Delhi is a rarity on the Indian landscape: a symbol of urban progress rather than urban decay. And for almost a decade, Sheila Dikshit has presided over the nation’s Capital as its chief minister. Dikshit, nearing the end of an unprecedented second term, has helped guide an array of economic and political changes. Under her watch, the first phase of the Delhi Metro was completed on budget and on time—a feat heralded as belying the stereotype of the Indian government’s inefficiency. The second phase is on track to be finished in time for the Commonwealth Games, scheduled to be held in the city in 2010.
Also during her tenure, power distribution has been privatized, pollution reduced, and green areas throughout the city increased. Students at government schools are performing better. In addition, Dikshit has attempted to lessen the tensions between the bureaucracy and citizens through an initiative that brings both sides together for regular discussions. Bhagidari, as it is called, has been held up as an international model of good governance.
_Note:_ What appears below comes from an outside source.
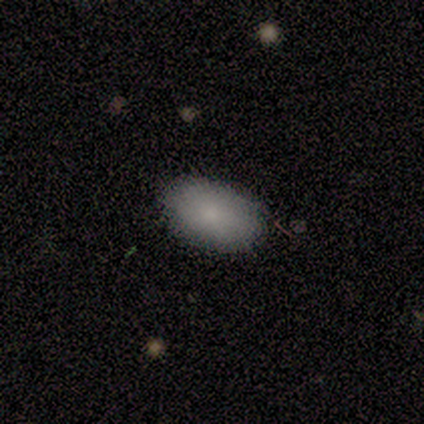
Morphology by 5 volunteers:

CM Sheila Dikshit says Delhi has improved in many ways, but there are still miles to go
Yet, Dikshit would be among the first to acknowledge that progress has not come fast enough or without snags. Delhi is straining under the weight of a vast and growing population. More than 13 million people live there, and half a million more move in every year. Decision-making can be excruciatingly slow, especially since her administration shares authority in the city with elected municipal leaders and a lieutenant-governor appointed by India’s President.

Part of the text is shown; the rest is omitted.